Êtes-vous toujours à l’aise avec cette image de séducteur ?

Je ne me vois pas comme un séducteur. J’ai cinquante et un ans. J’ai d’autres priorités dans ma vie que de séduire. Cette image me semble ancienne. Et d’ailleurs, j’ai plutôt joué des rôles d’amoureux. Quand on regarde les films de mes débuts, ce sont des victimes, des hommes qui sont tombés amoureux et qui ont tout donné pour la femme qu’ils aimaient.

Philippe Lellouche, qui vous a mis en scène dans Un Prince (presque) charmant, a dit de vous « c’est le Hugh Grant français ».

Non. Je ne me vois pas du tout comme ça. Hugh Grant a cette chose très anglaise et joue le même personnage. Moi, je suis plus versatile. Vous savez, il y a des acteurs qui font leur carrière sur leur personnalité, je n’ai pas l’impression d’avoir fait ça. Je suis toujours allé vers un rôle.

Vincent Perez
© Marcel Hartmann
Justement, un rôle qui a marqué votre carrière, c’est celui de Viviane dans Ceux qui m’aiment prendront le train. Cela a été 6 semaines d’immersion dans une enveloppe féminine. Comment cette expérience vous habite-t-elle encore ?

C’est d’abord un souvenir merveilleux avec Patrice Chéreau. On a beaucoup ri autour de Viviane et en même temps c’est un personnage tragique. Elle a un côté ange, un côté asexué ou très sexué. J’ai été fasciné par ce personnage et par l’expérience de l’incarner.

Vous avez dit : « jusqu’à 18 ans, j’ai cru à l’unique amour ». Est-ce toujours vrai ?

En fait, je crois encore et toujours – et encore plus – à l’amour unique. Ça fait partie de ma nature, j’ai besoin d’un compagnon de route.
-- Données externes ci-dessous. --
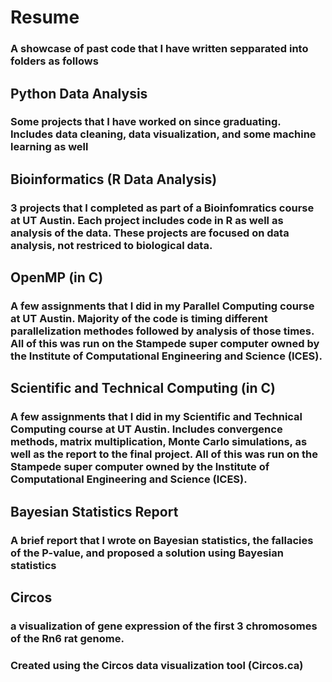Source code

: # Resume
### A showcase of past code that I have written sepparated into folders as follows

## Python Data Analysis
### Some projects that I have worked on since graduating. Includes data cleaning, data visualization, and some machine learning as well

## Bioinformatics (R Data Analysis)
### 3 projects that I completed as part of a Bioinfomratics course at UT Austin. Each project includes code in R as well as analysis of the data. These projects are focused on data analysis, not restriced to biological data.

## OpenMP (in C)
### A few assignments that I did in my Parallel Computing course at UT Austin. Majority of the code is timing different parallelization methodes followed by analysis of those times. All of this was run on the Stampede super computer owned by the Institute of Computational Engineering and Science (ICES).

## Scientific and Technical Computing (in C)
### A few assignments that I did in my Scientific and Technical Computing course at UT Austin. Includes convergence methods, matrix multiplication, Monte Carlo simulations, as well as the report to the final project. All of this was run on the Stampede super computer owned by the Institute of Computational Engineering and Science (ICES).

## Bayesian Statistics Report
### A brief report that I wrote on Bayesian statistics, the fallacies of the P-value, and proposed a solution using Bayesian statistics

## Circos
### a visualization of gene expression of the first 3 chromosomes of the Rn6 rat genome. 
### Created using the Circos data visualization tool (Circos.ca)
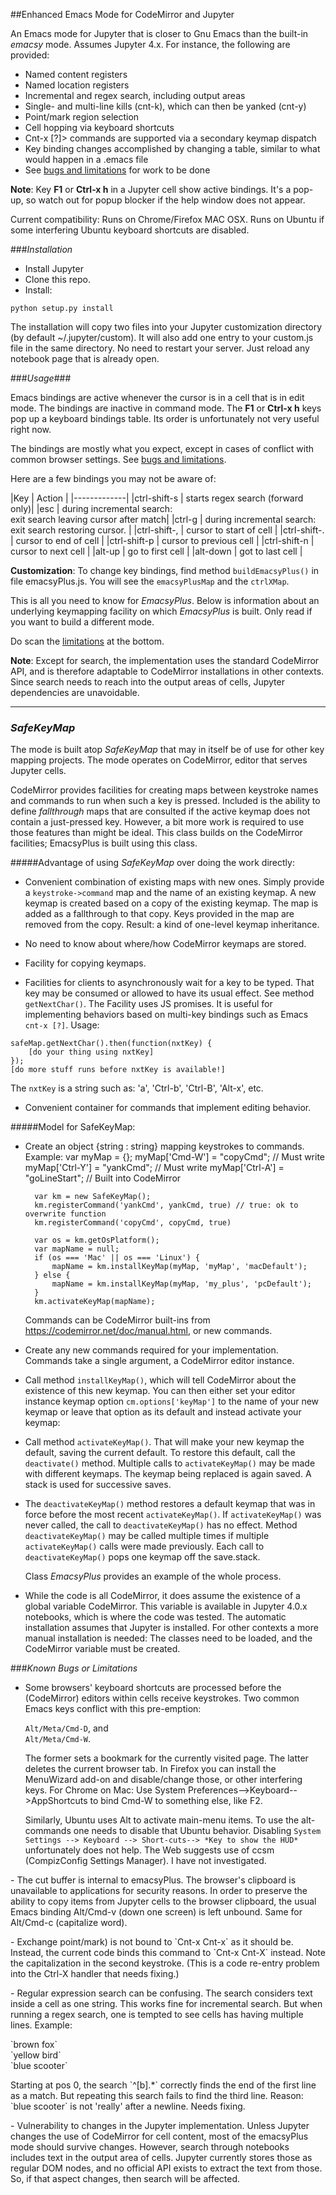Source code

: ##Enhanced Emacs Mode for CodeMirror and Jupyter

An Emacs mode for Jupyter that is closer to Gnu Emacs than the built-in *emacsy* mode. Assumes Jupyter 4.x. For instance, the following are provided:

- Named content registers
- Named location registers
- Incremental and regex search, including output areas
- Single- and multi-line kills (cnt-k), which can then be yanked (cnt-y)
- Point/mark region selection
- Cell hopping via keyboard shortcuts
- Cnt-x [?]> commands are supported via a secondary keymap dispatch
- Key binding changes accomplished by changing a table, similar to what would happen in a .emacs file
- See [bugs and limitations](#bugs) for work to be done

**Note**: Key **F1** or **Ctrl-x h** in a Jupyter cell show active bindings. It's a pop-up, so watch out for popup blocker if the help window does not appear.


Current compatibility: Runs on Chrome/Firefox MAC OSX. Runs on Ubuntu if some interfering Ubuntu keyboard shortcuts are disabled.

###*Installation*

- Install Jupyter
- Clone this repo.
- Install:

```
python setup.py install
```

The installation will copy two files into your Jupyter customization directory (by default ~/.jupyter/custom). It will also add one entry to your custom.js file in the same directory. No need to restart your server. Just reload any notebook page that is already open.

###*Usage*###

Emacs bindings are active whenever the cursor is in a cell that is in edit mode. The bindings are inactive in command mode. The **F1** or **Ctrl-x h** keys pop up a keyboard bindings table. Its order is unfortunately not very useful right now. 

The bindings are mostly what you expect, except in cases of conflict with common browser settings. See [bugs and limitations](#bugs).

Here are a few bindings you may not be aware of:

|Key | Action |
|-------------|
|ctrl-shift-s | starts regex search (forward only)|
|esc          | during incremental search:<br>exit search leaving cursor after match|
|ctrl-g       | during incremental search:<br>exit search restoring cursor.       |
|ctrl-shift-, | cursor to start of cell |
|ctrl-shift-. | cursor to end of cell |
|ctrl-shift-p | cursor to previous cell |
|ctrl-shift-n | cursor to next cell |
|alt-up       | go to first cell |
|alt-down     | got to last cell |

**Customization**: To change key bindings, find method `buildEmacsyPlus()` in file emacsyPlus.js. You will see the `emacsyPlusMap` and the `ctrlXMap`.

This is all you need to know for *EmacsyPlus*. Below is information about an underlying keymapping facility on which *EmacsyPlus* is built. Only read if you want to build a different mode.

Do scan the [limitations](#bugs) at the bottom.

**Note**: Except for search, the implementation uses the standard CodeMirror API, and is therefore adaptable to CodeMirror installations in other contexts. Since search needs to reach into the output areas of cells, Jupyter dependencies are unavoidable.

-----------

### *SafeKeyMap*

The mode is built atop *SafeKeyMap* that may in itself be of use for other key mapping projects. The mode operates on CodeMirror, editor that serves Jupyter cells.

CodeMirror provides facilities for creating maps between keystroke names and commands to run when such a key is pressed. Included is the ability to define *fallthrough* maps that are consulted if the active keymap does not contain a just-pressed key. However, a bit more work is required to use those features than might be ideal. This class builds on the CodeMirror facilities; EmacsyPlus is built using this class.

#####Advantage of using *SafeKeyMap* over doing the work directly:

- Convenient combination of existing maps with new ones. Simply provide a `keystroke->command` map and the name of an existing keymap. A new keymap is created based on a copy of the existing keymap. The map is added as a fallthrough to that copy. Keys provided in the map are removed from the copy. Result: a kind of one-level keymap inheritance.

- No need to know about where/how CodeMirror keymaps are stored.

- Facility for copying keymaps.

- Facilities for clients to asynchronously wait for a key to be typed. That key may be consumed or allowed to have its usual effect. See method `getNextChar()`. The Facility uses JS promises. It is useful for implementing behaviors based on multi-key bindings such as Emacs `cnt-x [?]`. Usage:
```
safeMap.getNextChar().then(function(nxtKey) {
	[do your thing using nxtKey]
});
[do more stuff runs before nxtKey is available!]
```
The `nxtKey` is a string such as: 'a', 'Ctrl-b', 'Ctrl-B', 'Alt-x', etc.

- Convenient container for commands that implement editing behavior.

#####Model for SafeKeyMap:

- Create an object {string : string} mapping keystrokes to commands.
  Example:
		var myMap = {};
        myMap['Cmd-W']  = "copyCmd";     // Must write
        myMap['Ctrl-Y'] = "yankCmd";     // Must write
        myMap['Ctrl-A'] = "goLineStart"; // Built into CodeMirror

		var km = new SafeKeyMap();
        km.registerCommand('yankCmd', yankCmd, true) // true: ok to overwrite function
        km.registerCommand('copyCmd', copyCmd, true)

		var os = km.getOsPlatform();
        var mapName = null;
        if (os === 'Mac' || os === 'Linux') {
            mapName = km.installKeyMap(myMap, 'myMap', 'macDefault');
        } else {
            mapName = km.installKeyMap(myMap, 'my_plus', 'pcDefault');
        }
        km.activateKeyMap(mapName);

  Commands can be CodeMirror built-ins from https://codemirror.net/doc/manual.html, or new commands.

- Create any new commands required for your implementation. Commands take a single argument, a CodeMirror editor instance.

- Call method `installKeyMap()`, which will tell CodeMirror about the
  existence of this new keymap. You can then either set your editor
  instance keymap option `cm.options['keyMap']` to the name of your new
  keymap or leave that option as its default and instead activate your
  keymap:

- Call method `activateKeyMap()`. That will make your new keymap the
  default, saving the current default. To restore this default, 
  call the `deactivate()` method. Multiple calls to `activateKeyMap()`
  may be made with different keymaps. The keymap being replaced
  is again saved. A stack is used for successive saves.

- The `deactivateKeyMap()` method restores a default keymap that was
  in force before the most recent `activateKeyMap()`. If `activateKeyMap()`
  was never called, the call to `deactivateKeyMap()` has no effect.
  Method `deactivateKeyMap()` may be called multiple times if multiple
  `activateKeyMap()` calls were made previously. Each call to `deactivateKeyMap()` pops one keymap off the save.stack.

  Class *EmacsyPlus* provides an example of the whole process.


- While the code is all CodeMirror, it does assume the existence of a global variable CodeMirror. This variable is available in Jupyter 4.0.x notebooks, which is where the code was tested. The automatic installation assumes that Jupyter is installed. For other contexts a more manual installation is needed: The classes need to be loaded, and the CodeMirror variable must be created.

<a name="bugs"></a>
###*Known Bugs or Limitations*
- Some browsers' keyboard shortcuts are processed before the (CodeMirror) editors within cells receive keystrokes. Two common Emacs keys conflict with this pre-emption: <p>`Alt/Meta/Cmd-D`, and<br> `Alt/Meta/Cmd-W`.<p>The former sets a bookmark for the currently visited page. The latter deletes the current browser tab. In Firefox you can install the MenuWizard add-on and disable/change those, or other interfering keys. For Chrome on Mac: Use System Preferences-->Keyboard-->AppShortcuts to bind Cmd-W to something else, like F2.<p>Similarly, Ubuntu uses Alt to activate main-menu items. To use the alt-commands one needs to disable that Ubuntu behavior. Disabling `System Settings --> Keyboard --> Short-cuts--> *Key to show the HUD*` unfortunately does not help. The Web suggests use of ccsm (CompizConfig Settings Manager). I have not investigated.
<p>
- The cut buffer is internal to emacsyPlus. The browser's clipboard is unavailable to applications for security reasons. In order to preserve the ability to copy items from Jupyter cells to the browser clipboard, the usual Emacs binding Alt/Cmd-v (down one screen) is left unbound. Same for Alt/Cmd-c (capitalize word).
<p>
- Exchange point/mark) is not bound to `Cnt-x Cnt-x` as it should be. Instead, the current code binds this command to `Cnt-x Cnt-X` instead. Note the capitalization in the second keystroke. (This is a code re-entry problem into the Ctrl-X handler that needs fixing.)
<p>
- Regular expression search can be confusing. The search considers text inside a cell as one string. This works fine for incremental search. But when running a regex search, one is tempted to see cells has having multiple lines. Example:<p>`brown fox`<br>`yellow bird`<br>`blue scooter`<p>Starting at pos 0, the search `^[b].*` correctly finds the end of the first line as a match. But repeating this search fails to find the third line. Reason: `blue scooter` is not 'really' after a newline. Needs fixing.
<p>
- Vulnerability to changes in the Jupyter implementation. Unless Jupyter changes the use of CodeMirror for cell content, most of the emacsyPlus mode should survive changes. However, search through notebooks includes text in the output area of cells. Jupyter currently stores those as regular DOM nodes, and no official API exists to extract the text from those. So, if that aspect changes, then search will be affected.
C’est une chance incroyable d’avoir quelqu’un que vous aimez profondément et quand on a ce désir à deux de vivre ensemble.

Comment vivez-vous le fait d’être dans le même milieu que votre compagne Karine Silla, actrice, scénariste, réalisatrice et romancière ?

On est très actifs et on s’encourage ! Quand elle a fait son film, j’étais là pour m’occuper des enfants, même si elle s’en occupait aussi. Mais elle a quelque chose qui la distingue de moi, c’est l’écriture. Elle sort d’ailleurs ce mois de janvier Autour du soleil, son nouveau roman. Je suis un fan, j’admire son intelligence que je retrouve dans ses livres, dans tout ce qu’elle fait. On partage nos doutes et nos moments de solitude.

Trouvez-vous d’ailleurs que le milieu artistique laisse suffisamment de place aux femmes ?

Dans Les Liaisons dangereuses, je suis entouré de femmes ! J’adore travailler avec les femmes. Alors le cinéma, bien sûr que c’est un milieu machiste mais il y a beaucoup de femmes qui font carrière et il y a des réalisatrices très intéressantes.

Je crois encore et toujours – et encore plus – à l’amour unique.

Comment s’est passé le Bal des débutantes pour votre fille Iman ?

Personnellement jamais je n’aurais pu imaginer aller au Bal des débutantes. Mais quand j’ai reçu cette proposition de la part d’un ami, j’en ai fait part à ma fille qui a toute de suite dit oui. D’autant que c’est une bonne opportunité maintenant qu’elle est mannequin. Le fait que ma fille soit exposée comme ça, c’est son choix à elle, je ne m’y suis pas opposé. Mais ce qui était émouvant pour moi, c’est la rencontre avec Jean Paul Gaultier que j’adore. Il a eu un coup de foudre pour Iman et il lui a même proposé de faire son prochain défilé haute couture.

Si on regarde vos statistiques, vous faites 2,36 films par an. C’est peu…

Mes projets me prennent du temps et puis… les films qu’on me propose m’intéressent moins. Ce qui est important maintenant, c’est de faire des choses auxquelles je crois. Je me suis rendu compte que j’avais déjà réalisé deux films mais qu’il manquait un élément : la nécessité absolue de raconter cette histoire. Avec Alone in Berlin, je ressens ce besoin. Ça raconte le quotidien des Allemands sous le 3e Reich. La vie d’un couple qui lutte contre le nazisme après avoir perdu leur unique enfant et qui recolle les morceaux. Mon père est espagnol, mais ma mère est allemande et ça raconte une partie de la vie de mes ancêtres.

Vincent Perez
© Marcel Hartmann

Alone in Berlin : sortie prévue courant 2016.